The recent WA election saw the ALP under Premier Geoff Gallop comfortably returned. The fact that the WA economy is doing quite well seemed to play a major role in his victory. The leader of the Liberals, Colin Barnett, managed to boost Gallop’s chances by displaying unbelievable incompetence in committing to building a potentially costly and poorly thought out Kimberley to Perth canal. As Peter Van Onselen argued earlier in On Line Opinion, the canal proposal was the equivalent of John Hewson’s GST policy. It made voters nervous and the electorate tends to shy away from leaders with whom they feel unsafe.
The WA gay community had other reasons to feel unsafe with Barnett.

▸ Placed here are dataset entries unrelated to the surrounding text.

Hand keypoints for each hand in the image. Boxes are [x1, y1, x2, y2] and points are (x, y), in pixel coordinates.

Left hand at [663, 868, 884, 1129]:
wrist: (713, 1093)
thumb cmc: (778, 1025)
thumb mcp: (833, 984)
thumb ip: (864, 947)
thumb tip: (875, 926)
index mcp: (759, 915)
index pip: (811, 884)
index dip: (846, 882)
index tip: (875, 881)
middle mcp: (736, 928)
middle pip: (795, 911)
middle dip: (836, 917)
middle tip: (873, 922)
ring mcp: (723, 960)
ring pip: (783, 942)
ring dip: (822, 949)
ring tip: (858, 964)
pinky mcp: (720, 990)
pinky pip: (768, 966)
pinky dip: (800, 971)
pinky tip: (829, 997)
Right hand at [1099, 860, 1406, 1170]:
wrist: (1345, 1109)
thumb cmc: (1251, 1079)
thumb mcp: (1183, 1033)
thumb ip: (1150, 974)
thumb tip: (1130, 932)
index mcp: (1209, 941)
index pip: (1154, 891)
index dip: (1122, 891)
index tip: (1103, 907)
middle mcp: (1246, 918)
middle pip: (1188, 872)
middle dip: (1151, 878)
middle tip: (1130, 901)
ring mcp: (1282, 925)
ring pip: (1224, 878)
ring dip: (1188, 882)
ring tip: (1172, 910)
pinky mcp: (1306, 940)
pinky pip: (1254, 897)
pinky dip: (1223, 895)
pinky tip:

In a policy position statement, Family First: Defining the Difference, the WA Liberals explicitly called for the age of consent for gay men to be made higher than for heterosexuals (prior to Gallop coming to office it was 21 years for homosexuals. It was adjusted across the board to 16 years). In the statement it was put that:
The Gallop Labor Government has justified lowering the age of consent for homosexual males to 16 solely on the grounds of equality. Whether that is right or wrong, or whether this is in the best interests of vulnerable young adults has not been properly considered by the wider community.
No consideration has been given to the fact that teenage girls are generally more mature than boys or that community concern has more to do with predatory and exploitative behaviour by older males than it has to do with sexual relations between young adults of similar ages.
On balance, most people would accept the age of consent for homosexual males to be 18 years, in line with the age of majority.
The last sentence is interesting given the WA Liberals showed no indication of ever reducing the age of consent for homosexual sex from 21 years to 18 years while they were in office.
Not content with alienating gay men, Barnett’s Liberals reaffirmed their opposition to lesbians accessing IVF services and opposed same-sex couples’ use of the Family Court. Their document may as well have been called “Homosexuals Last”.
It is not clear how many gays voted ALP or even if the vote was significant. However, Barnett’s anti-gay policies surely didn’t help his cause. And gay rights campaigners across Australia were alarmed by the explicit attempt to make the age of consent in WA unequal once again - and rightly so. The age of consent, which I will focus on, should remain equal for very good reasons.
Richard Roberts and Peter Maplestone have argued in their report The Age of Consent and Gay Men in NSW (2001) (pdf file 607KB) that:
No substantial evidence was found to support a higher age of consent for young homosexual men. The evidence supports the position that the age of consent should be equalised on the grounds that the current position is not only discriminatory against young gay men but is harmful in inhibiting their access to educational, health and welfare services at a time they need them most.
One counter-argument is that discriminatory practices can exist for very good reasons. For instance, 10-year-olds unlike 18-year-olds are not allowed to drive - for their own safety as well as everyone else’s. However, an unequal age of consent serves no useful purpose, is discriminatory for its own sake and has negative social and health implications for younger gay men.